Many of us behave in the same way as the ungrateful lepers. Many times, we fail to see the need of coming back to God to thank him for the favours we received from him.

Note that Jesus told the one that returned to give thanks, “Rise and go your way; your faith has made you well” (Luke 17:19).

Could it then be that the other ones were not really made well? Indeed, they might have been healed of the physical leprosy but the spiritual dimension still needed attention. In giving thanks, we dispose ourselves to receive more blessings.

Note also that all the various acts of thanksgiving that we encountered today were rightly channelled towards God. Elisha would not accept the gifts that Naaman brought, but rather led him to an appreciation and acknowledgement of the God of Israel as the only God there is in all the earth. In the same manner, Jesus redirected the thanksgiving of the Samaritan leper back to God.
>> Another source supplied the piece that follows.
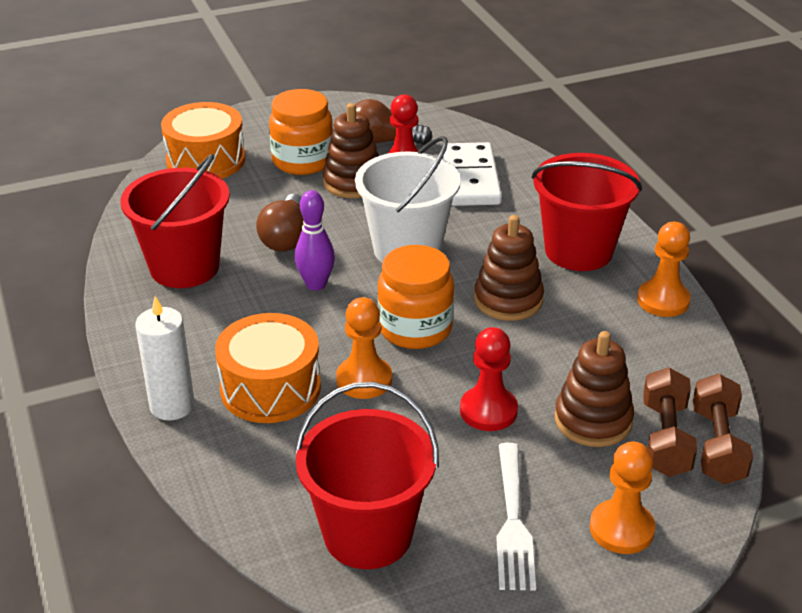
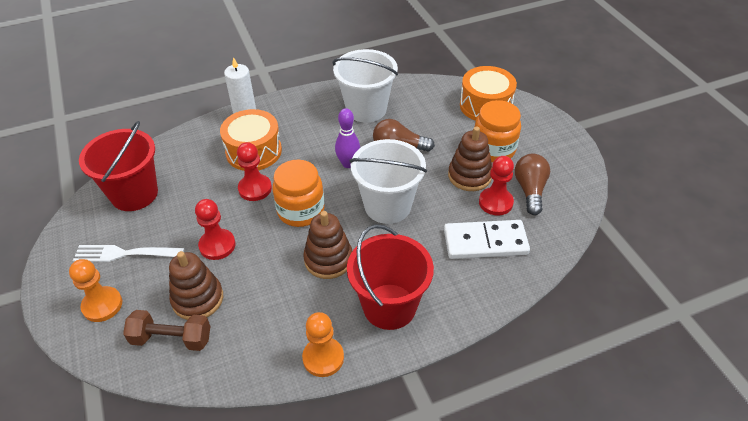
camera: 90 degrees right, 10 degrees up
(184, 267) = (366, 109): red bucket -> white bucket
(364, 379) = (255, 188): orange pawn -> red pawn
(717, 445) = (158, 370): brown dumbbell -> none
Do we not sometimes take the honour that is due to God just for the mere fact that God assisted others through us? Like St. Paul in the Second Reading, we must bear in mind that whatever we do in this life is for the glory of God since we, ourselves, are made for God.

How often do we go back to God to thank him for his love and mercy upon us? We are always healed of the leprosy of sin by God and also showered of other different favours. Do we go back to him to give thanks? Many times that God has helped others through us, do we remember that we are but mere instruments in Gods hands of benevolence and therefore refer the glory back to him?

God is the source of all we have and are. It is our duty to make sure that his rightful place is recognised in our lives because it is in him that we have our being.

To God be the glory, both now and forever. Amen.

Have a gracious and happy Sunday. It is well with you.